The logic flow of this code is loosely based off of code found in https://github.com/monsur/jsoncompare

Assuming

old.json:

{
    "accounting" : [ {
        "firstName" : "John",
        "lastName"  : "Doe",
        "age"       : 23
    }, {
        "firstName" : "Mary",
        "lastName"  : "Smith",
        "age"       : 31
    } ],
    "sales" : [ {
        "firstName" : "Sally",
        "lastName"  : "Green",
        "age"       : 27
    }, {
        "firstName" : "Jim",
        "lastName"  : "Galley",
        "age"       : 41
    } ]
}

and new.json:

{
    "accounting" : [ {
        "firstName" : true,
        "lastName"  : "Doe",
        "age"       : 23
    }, {
        "firstName" : "Susan",
        "lastName"  : "Smith",
        "age"       : 31
    } ],
    "sales" : [ {
        "firstName" : "Sally",
        "lastName"  : "Green",
        "size"       : 27
    }, {
        "firstName" : "Jim",
        "age"       : 41
    } ]
}

Then

Should produce output like:

2015-03-24 12:59:08,576 - jsondiff - INFO - TypeDifference : accounting[0].firstName - is bool: (True), but was unicode: (John)
2015-03-24 12:59:08,576 - jsondiff - INFO - Changed: accounting[1].firstName to Susan from Mary
2015-03-24 12:59:08,576 - jsondiff - INFO - +: sales[0].size =27
2015-03-24 12:59:08,576 - jsondiff - INFO - -: sales[0].age=27
2015-03-24 12:59:08,576 - jsondiff - INFO - -: sales[1].lastName=Galley

4. JSON to Model Diff

This mode computes a file diff between a JSON file and a model with regular expressions.
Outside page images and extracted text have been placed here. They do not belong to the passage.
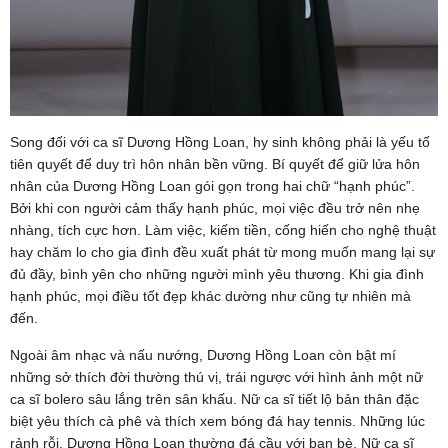
Song đối với ca sĩ Dương Hồng Loan, hy sinh không phải là yếu tố
tiên quyết để duy trì hôn nhân bền vững. Bí quyết để giữ lửa hôn
nhân của Dương Hồng Loan gói gọn trong hai chữ “hạnh phúc”.
Bởi khi con người cảm thấy hạnh phúc, mọi việc đều trở nên nhẹ
nhàng, tích cực hơn. Làm việc, kiếm tiền, cống hiến cho nghệ thuật
hay chăm lo cho gia đình đều xuất phát từ mong muốn mang lại sự
đủ đầy, bình yên cho những người mình yêu thương. Khi gia đình
hạnh phúc, mọi điều tốt đẹp khác dường như cũng tự nhiên mà
đến.
Ngoài âm nhạc và nấu nướng, Dương Hồng Loan còn bật mí
những sở thích đời thường thú vị, trái ngược với hình ảnh một nữ
ca sĩ bolero sâu lắng trên sân khấu. Nữ ca sĩ tiết lộ bản thân đặc
biệt yêu thích cà phê và thích xem bóng đá hay tennis. Những lúc
rảnh rỗi, Dương Hồng Loan thường đá cầu với bạn bè. Nữ ca sĩ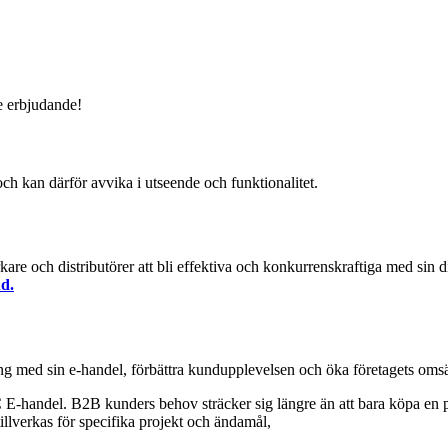
e erbjudande!
och kan därför avvika i utseende och funktionalitet.
are och distributörer att bli effektiva och konkurrenskraftiga med sin d
d.
ång med sin e-handel, förbättra kundupplevelsen och öka företagets oms
andel. B2B kunders behov sträcker sig längre än att bara köpa en pr
tillverkas för specifika projekt och ändamål,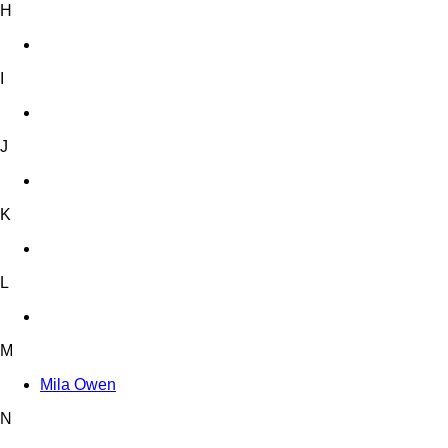
H
I
J
K
L
M
Mila Owen
N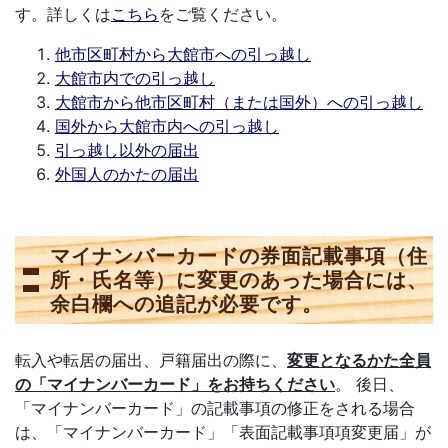
す。詳しくは
こちら
をご覧ください。
他市区町村から大館市への引っ越し
大館市内での引っ越し
大館市から他市区町村（または国外）への引っ越し
国外から大館市内への引っ越し
引っ越し以外の届出
外国人のかたの届出
マイナンバーカードの券面記載事項（住
所・氏名等）に変更のあった場合には、
余白欄への追記が必要です。
転入や転居の届出、戸籍届出の際に、
変更となるかた全員
の「マイナンバーカード」をお持ちください
。 後日、
「マイナンバーカード」の記載事項の修正をされる場合
は、「マイナンバーカード」「表面記載事項項変更届」が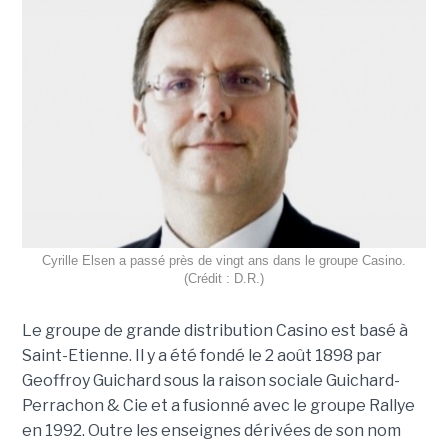
Cyrille Elsen a passé près de vingt ans dans le groupe Casino.
(Crédit : D.R.)
Le groupe de grande distribution Casino est basé à
Saint-Etienne. Il y a été fondé le 2 août 1898 par
Geoffroy Guichard sous la raison sociale Guichard-
Perrachon & Cie et a fusionné avec le groupe Rallye
en 1992. Outre les enseignes dérivées de son nom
*Note: at this time, we only support regular expression matching on singleton values (that is values that are NOT a list or dictionary)*

Assuming

new.json:

{
    "accounting" : [ {
        "firstName" : "John",
        "lastName"  : "Doe",
        "age"       : 23
    }, {
        "firstName" : "Mary",
        "lastName"  : "Smith",
        "age"       : 31
    } ],
    "sales" : [ {
        "firstName" : "Sally",
        "lastName"  : "Green",
        "age"       : 27
    }, {
        "firstName" : "Jim",
        "lastName"  : "Galley",
        "age"       : 41
    } ]
}

and model.json:

{
    "accounting" : [ {
        "lastName"  : "Doe",
        "age"       : 23
    }, {
        "firstName" : "Mary",
        "lastName"  : "Smith",
        "age"       : "[0-9]+"
    } ],
    "sales" : [ {
        "firstName" : "Sally",
        "lastName"  : "(.*)",
        "age"       : 24
    }, {
        "firstName" : "Jim",
        "lastName"  : "Galley",
        "age"       : 41
    } ]
}

Then

.json_diff.py -d --mode j2m new.json model.json

Should produce output

2015-03-24 12:59:08,576 - jsondiff - INFO - +: accounting[0].firstName=John
2015-03-24 12:59:08,576 - jsondiff - INFO - Changed: sales[0].age to 27 from 24

As you can see we find a match on numbers even though the type is ‘int’ (Mary Smith’s age). Also, even though we changed Sally’s age, we were still able to find a match on her entry with a regular expression representing her last name.